Our resident YouTube fanatic marvels at the generations of women who have crossed (and continue to cross) oceans on Wharram catamarans.
As I write, friends and admirers of the maverick multihull designer and occasional PBO contributor James Wharram, who passed away last November, are gathering in Cornwall to celebrate his remarkable life.
A parade of sail, including many of his designs, has set out from Falmouth to scatter his ashes, along with those of his wife Ruth Wharram (neé Merseburger), who passed away eight years ago.
It was 67 years ago that James, Ruth and Jutta Schultze-Rohnhof famously set off from Custom House Quay on the 23-foot Tanagaroa, on the first of many journeys that would inspire many over generations.
One of the oldest Wharram designs still afloat, the 41-foot plywood 1974 Narai Mara Noka was notably absent, having only just completed a lengthy – but obviously very low budget and at times ingenious – refit in St. Augustine Florida and set out towards Flores in the Azores.
Kiana Weltzien, the 26 year old American owner, acquired the boat in Panama in 2018 and is already on her third transatlantic passage with it.
Kiana has chosen to document her journey predominantly in prose on her blog, but recently tried her hand at vlogging, producing a couple of beautifully poetic videos.
The first borrows heavily from Ruth Wharram’s documentary about the building of their 51ft catamaran Tehini in the late 1960s by an army of young women (including Hanneke Boon, who would become James’ design partner and mother of his second son), segueing into her own refit of Mara Noka and subsequent Atlantic circuit.

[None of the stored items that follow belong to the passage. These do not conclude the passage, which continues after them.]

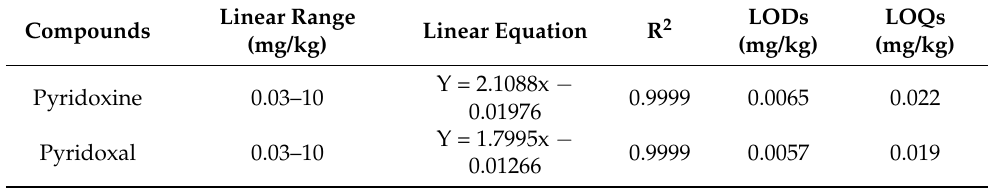
Table 1. Linear equation, limit of detection and limit of quantification of pyridoxal and pyridoxine. Compounds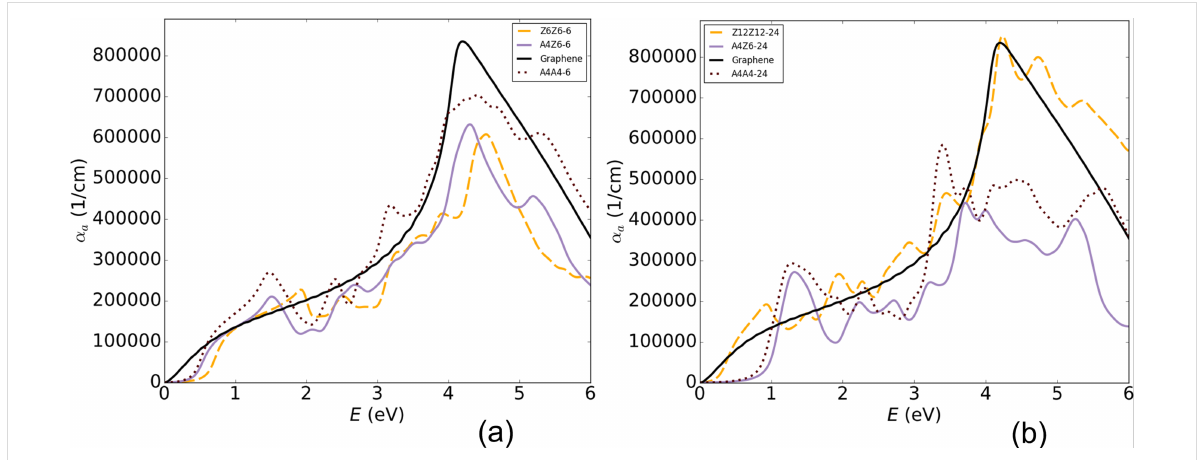
Figure 3: Absorption spectra of different GNM materials. (a) A4A4-6, Z6Z6-6 and A4Z6-6 and (b) A4A4-24, Z12Z12-24 and A4Z6-24.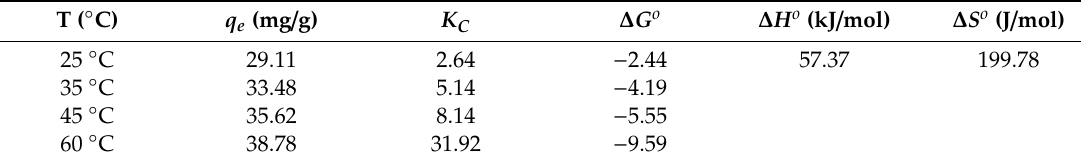
Figure 6. Plot of ln K C vs . 1/T . Table 4. Thermodynamic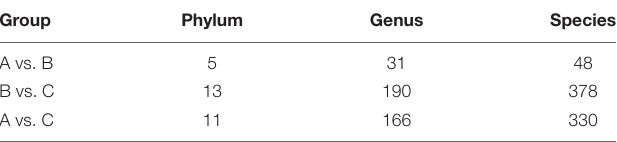
TABLE 1 | Statistical table of abundance difference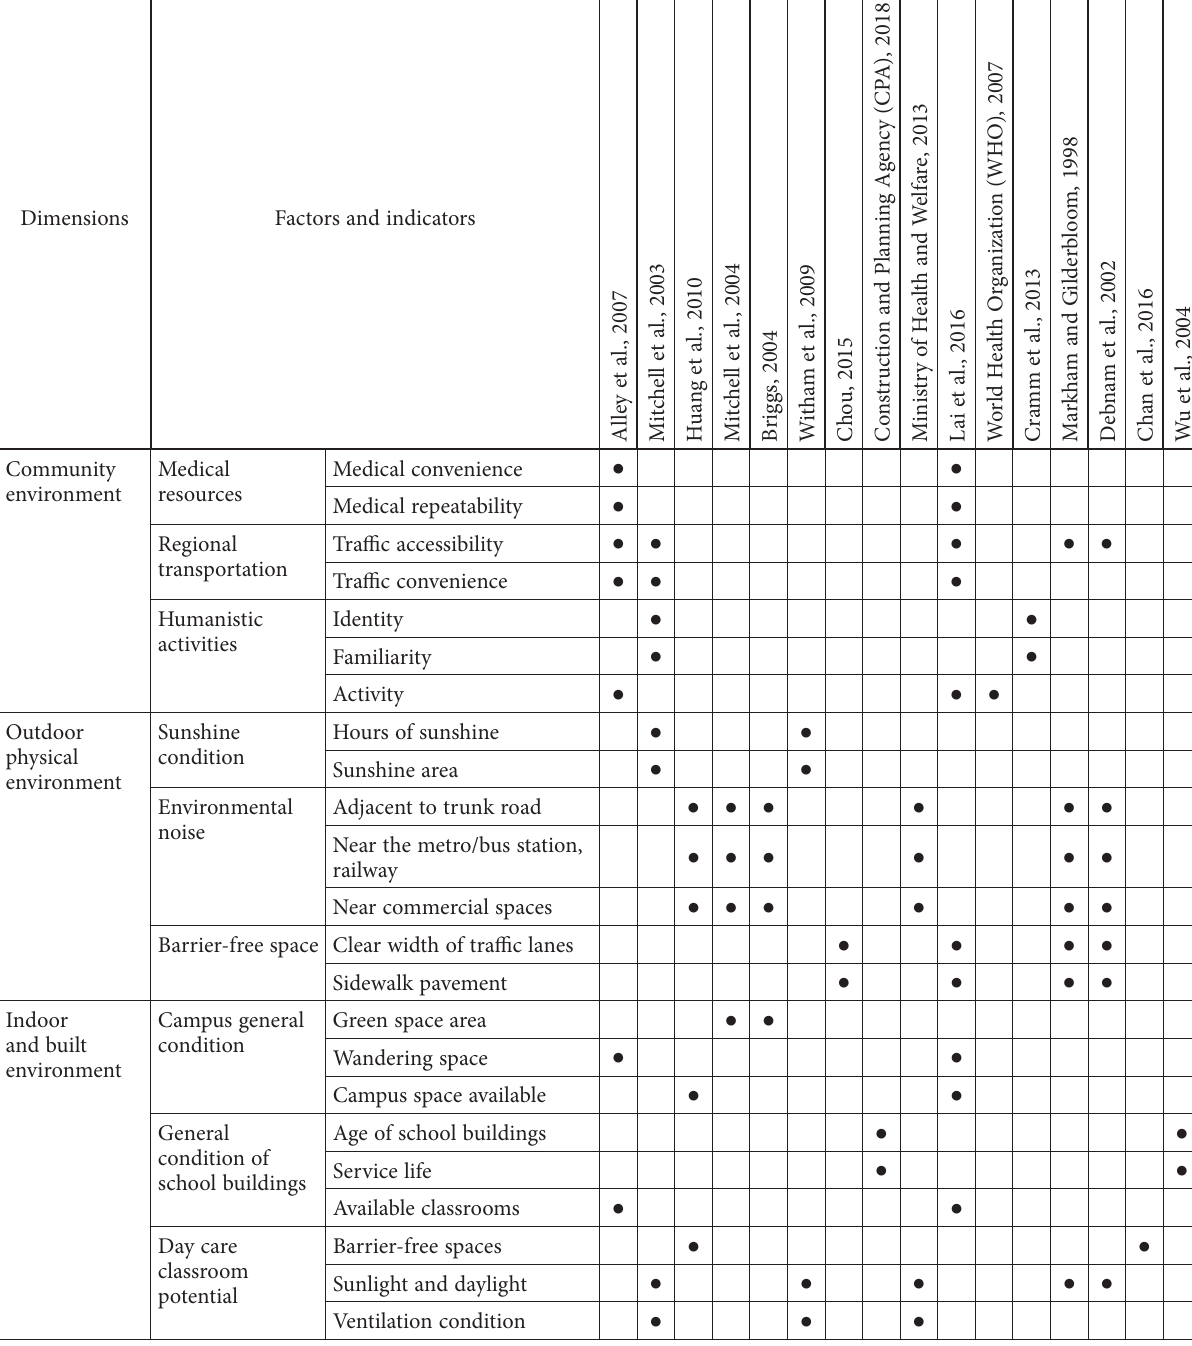
Table 1. Indicators literature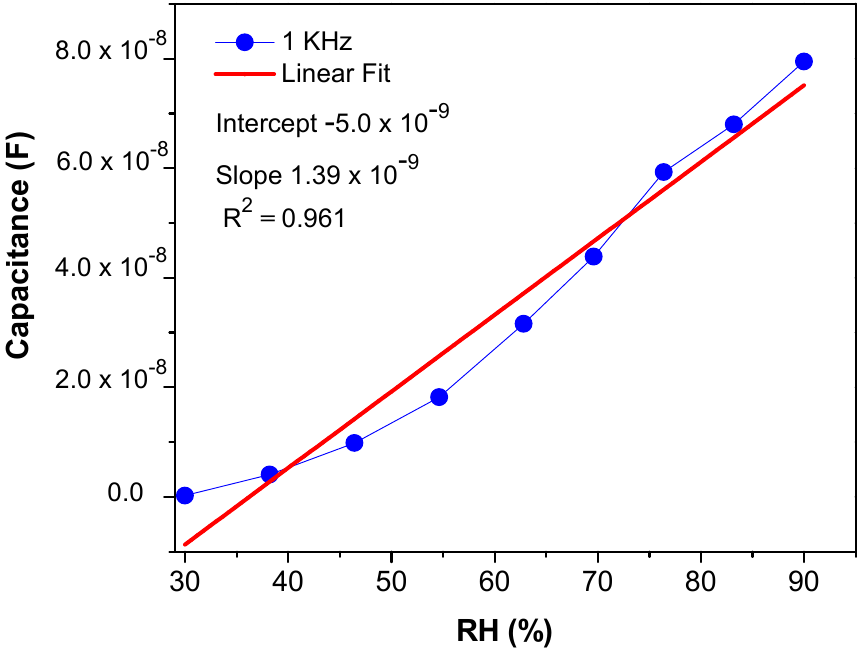
Figure 8. Capacitive linearity of PEO − MWCNT − CuO: 3% nanocomposites.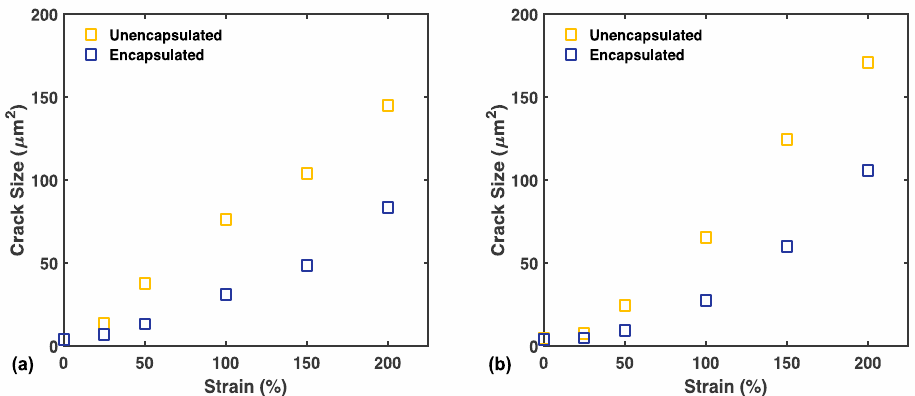
Figure 7. ( a ) Pre-fracture average crack area for unencapsulated and encapsulated sensors, N = 3 each. ( b ) Post-fracture average crack area for unencapsulated and encapsulated sensors, N = 3 each.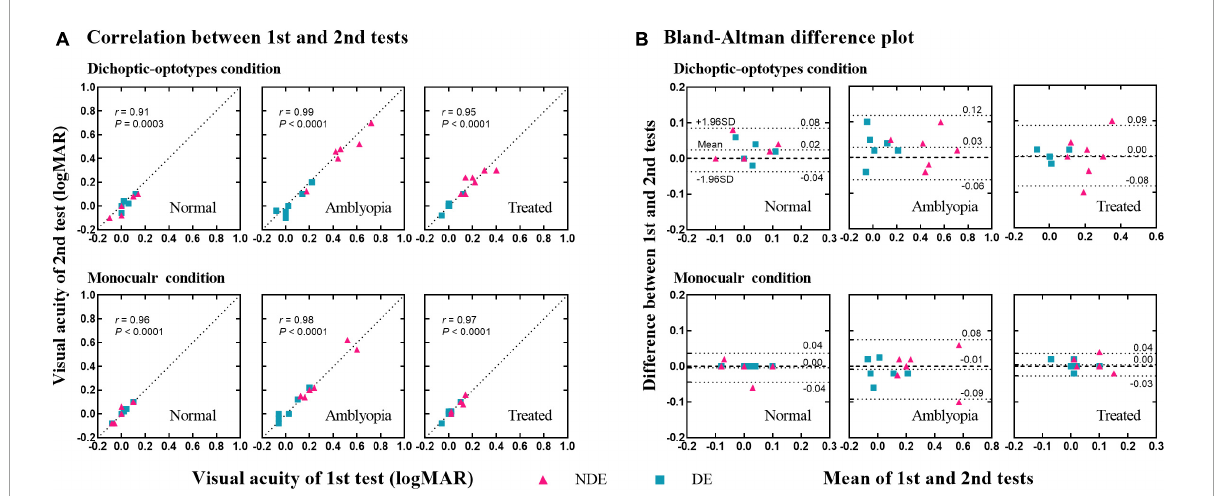
FIGURE4 Test-retest reliability of the dichoptic visual acuity chart. (A) Correlation between the 1st and 2nd tests. The dotted lines indicate the line of equality (1st test = 2nd test). (B) Difference in visual acuity between the 1st and 2nd tests (1st test–2nd test) as a function of the mean value of the two tests [(1st test + 2nd test)/2]. Three dotted lines indicate the 95% upper limits of agreement, the bias, and the 95% lower limits of agreement,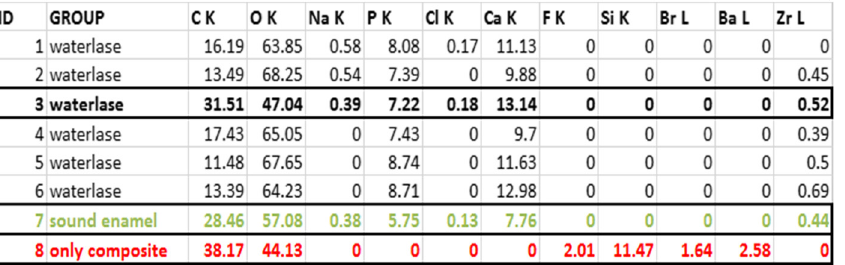
Figure 2. The atomic composition of the samples n1 to n8 , with sample n.3 sharing similar atomic concentrations with the ‘sound enamel’ sample.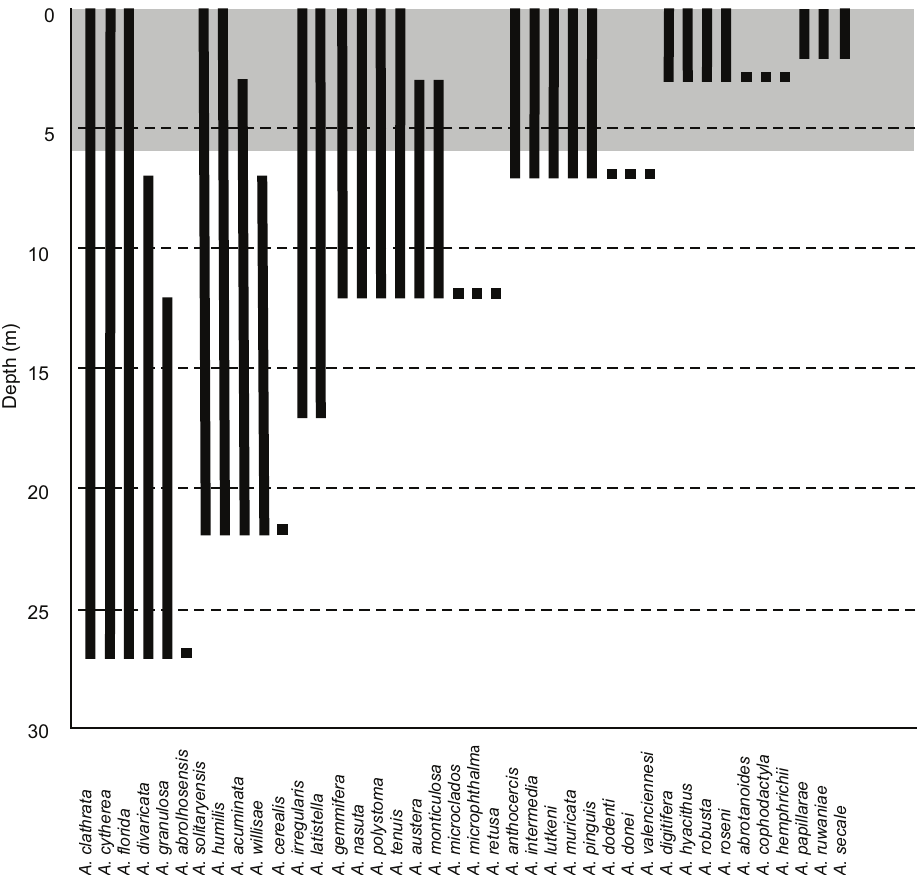
Figure 2. Depth distribution of 40 Acropora species observed at Pulau Weh following the bleaching event. Shaded (grey) panel indicates the depth range where bleaching mortality was high. Of the 29 species occurring in 0–7 m depth, 19 (66%) also occurred below 7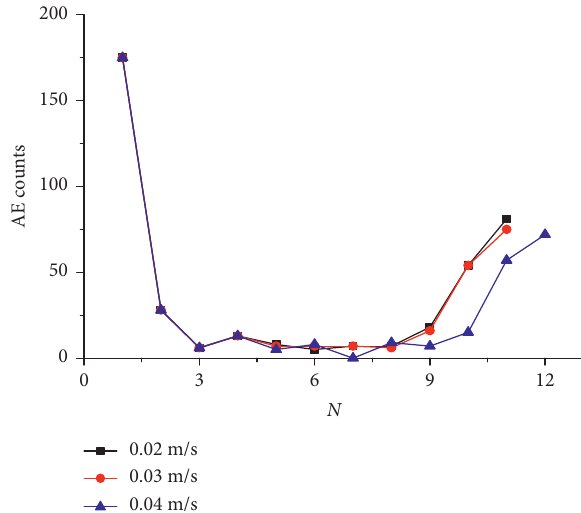
Figure 10: Cumulative AE counts curves per cycle under different loading-unloading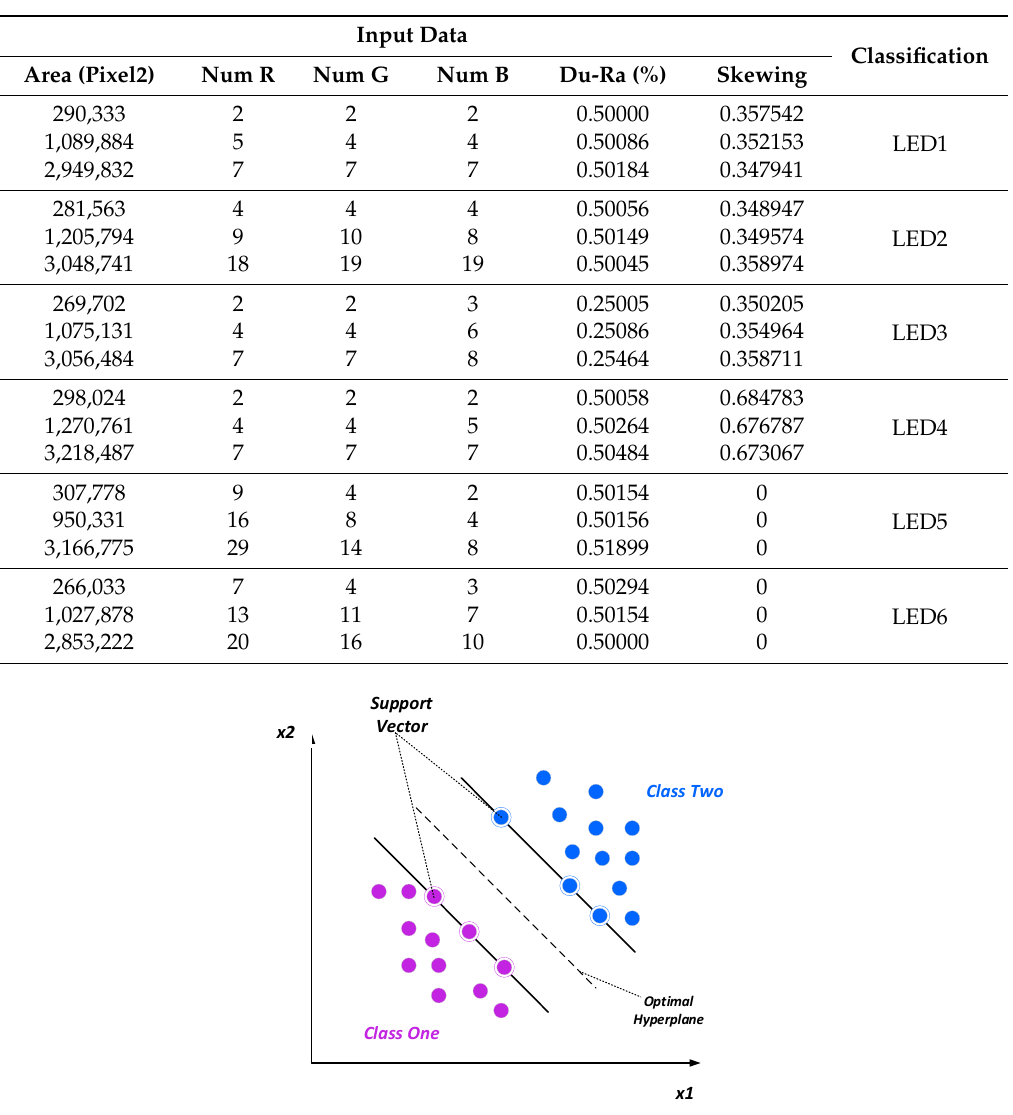
Table 1. Part of the input data and classification.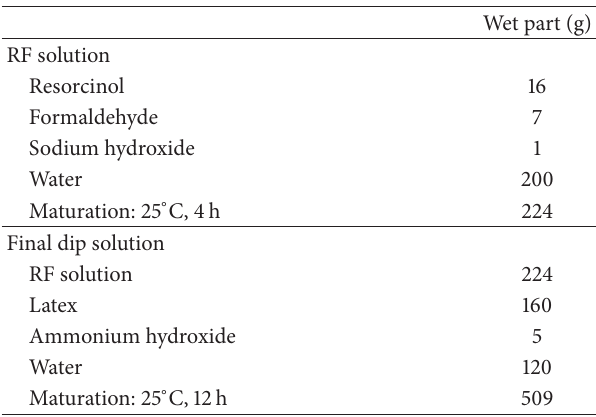
Table 3: Formulation of the RFL primer used in this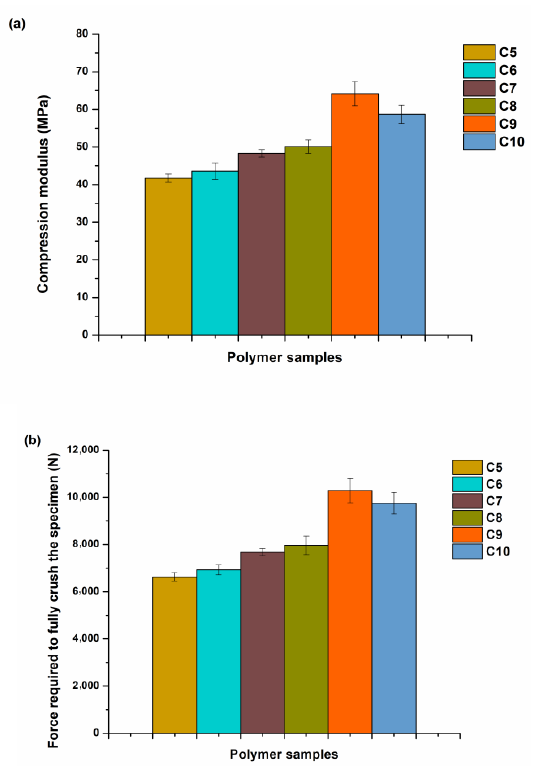
Figure 10. Compression characteristics of photopolymers C5 – C10. ( a ) compression modulus, ( b ) force required to fully crush the specimen.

The second video tells the story of Kiana’s gutsy solo passage from the Canaries to Guadeloupe during the early months of the pandemic.
For her current adventure, Kiana has teamed up with the Danish surfer/artist/activist Lærke Heilmann, and Chicago-based photographer Alizé Jireh to form the Women and the Wind project, which aims to promote positive action against plastic pollution while touring the Azores, Canary Islands and Cape Verde under sail.
They have been sharing short-form, playful videos of their preparations in the Captain’s log section of their website, and occasional photos and position reports via their Instagram account @womenandthewind.
I’m looking forward to the promised documentary series about this latest generation of independent, intelligent Wharram women.